Can you reproduce, word for word, the stretch of the saltwater tank forum thread from "Don't take it" through "on a budget."?
(Beginning of Page extract)
Don't take it the wrong way, but if you find $300 expensive then i suggest staying away from SW, even for a used setup. I am not trying to discourage you, but rather giving you advice that it is an expensive hobby that will have problems if you go into it expecting to be on a budget.


----------



## smcx (Mar 31, 2012)

It is expensive. I've probably spent $1500 on my 14gallon bio cube, and that much again on my 34 solana. Neither have sumps! (But I wish they did)


----------



## fesso clown (Nov 15, 2011)

You can totally house a couple of clowns, along with a couple of other smaller fish like gobies along with some nice rock and choice corals in a 20 gallon. With a sump you're getting like 2/3 more water volume. I think a sump is essential (for me) with a smaller tank because you can hide all the equipment down there and leave more space up there.


----------



## explor3r (Mar 14, 2010)

Welcome to the salty side and welcome to Canada and as some members say this is an EXPENSIVE hobby and you will always spend more than you planning.
I totally agree with 50seven go as big as you can small tanks seem to be more a challenge even for experts, I think a 20 long tank is a good tank to start but again thats just my opinion.
Im sure you will find good advise and help from GTTAA members.
Planning is the key and remember in this hobby nothing happens from night to day


----------



## Toofem (Jan 20, 2013)

*Nano tanks*

At the Coral Reef shop here in Burlington, they sell nano tanks, where they have a sample with nemo in it... They make it a plug and play sort of deal, you may consider something like that...
(End of Page extract)
(Beginning of Source information)
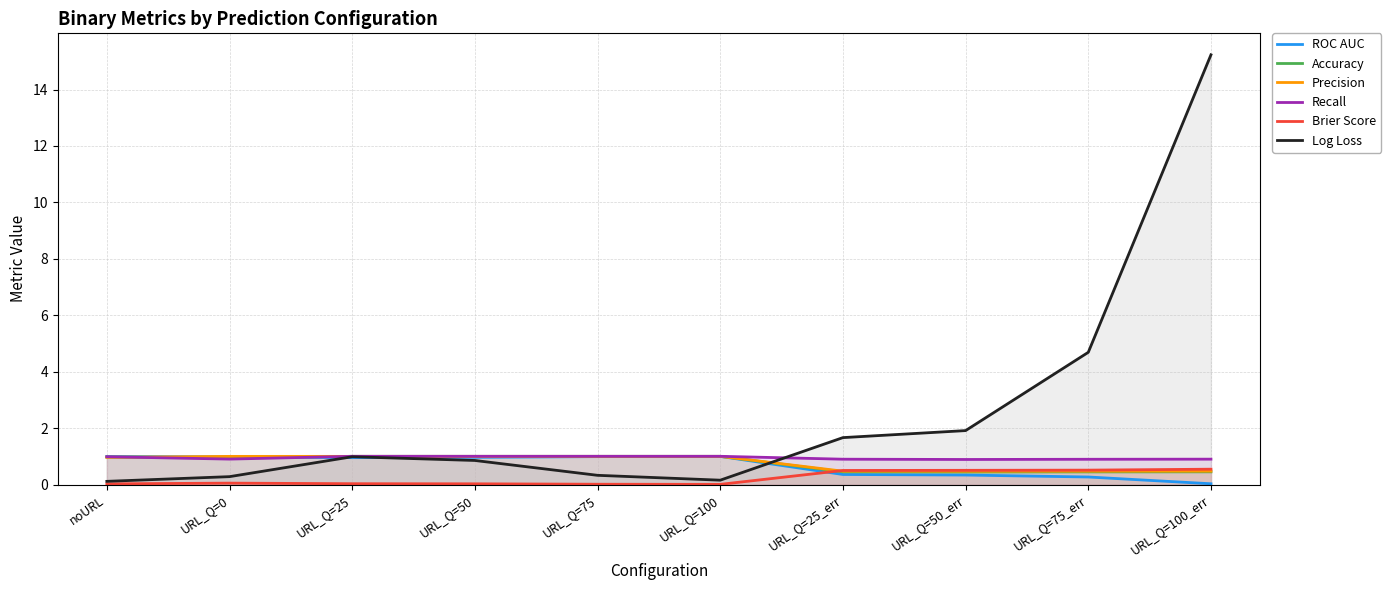

How many intersections are there between ROC AUC and Log Loss?

3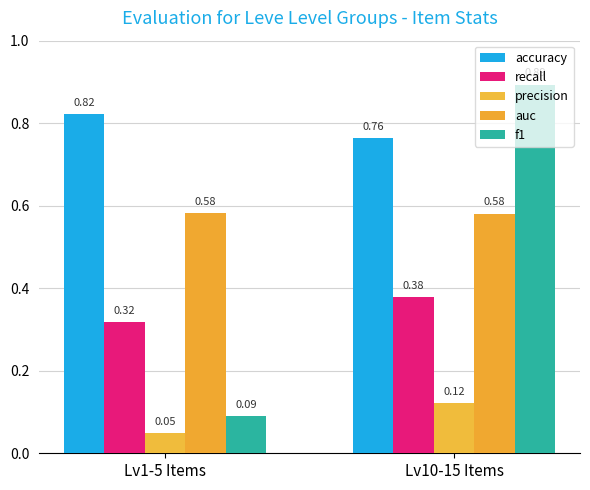

How many categories are shown in the chart?

2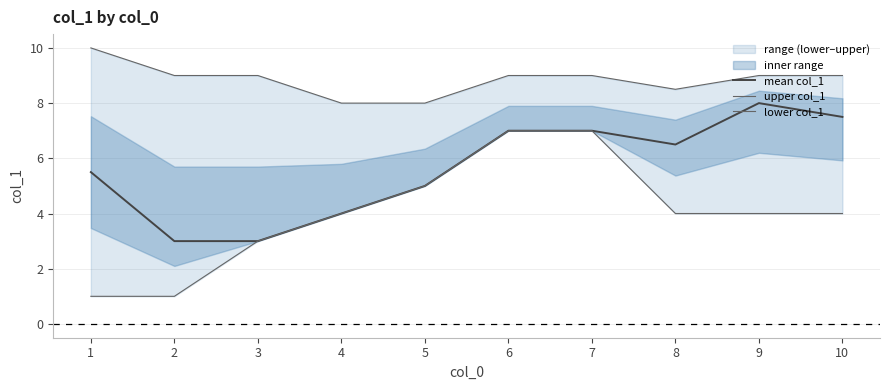

True or false: lower col_1 has more than 1 points higher than both neighbors.

False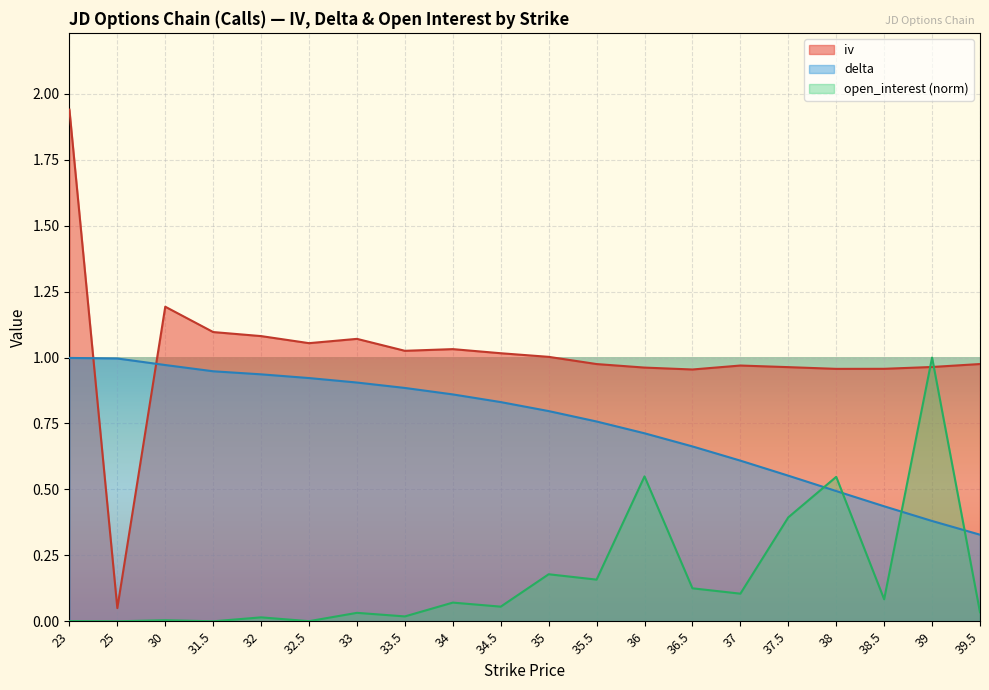

The delta series shows 0.7 at 36.5. True or false?

True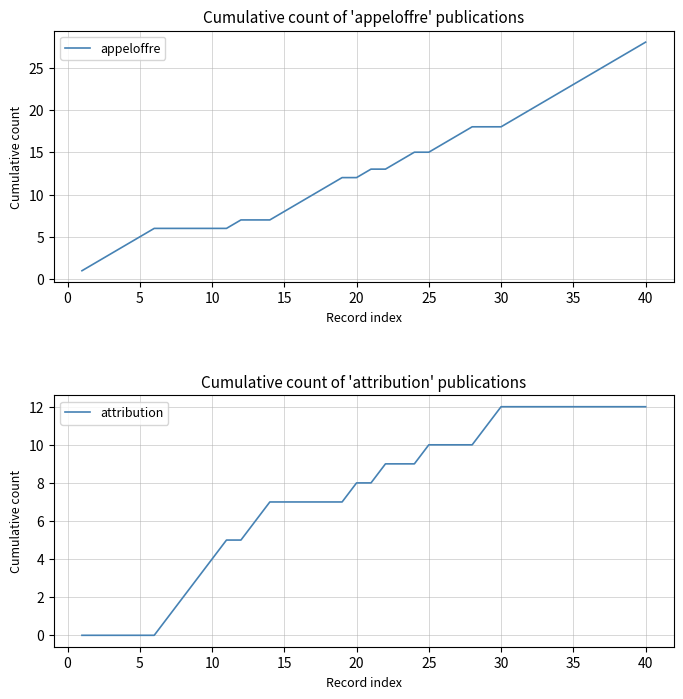

How many lines are shown in the chart?

2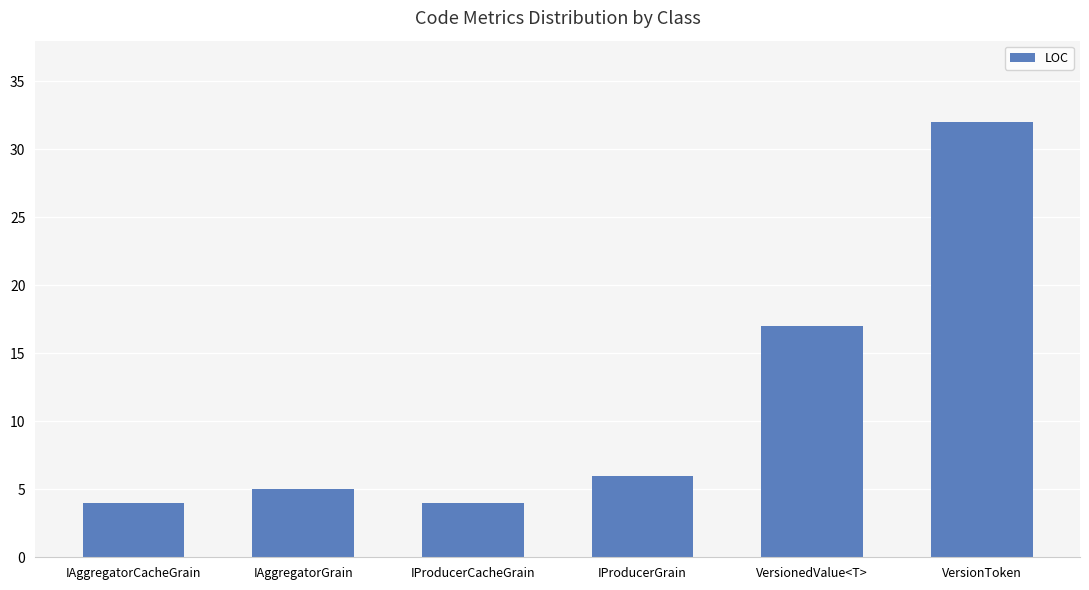

What is the maximum value shown in the chart?

32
(End of Source information)
* [Solution]
Don't take it the wrong way, but if you find $300 expensive then i suggest staying away from SW, even for a used setup. I am not trying to discourage you, but rather giving you advice that it is an expensive hobby that will have problems if you go into it expecting to be on a budget.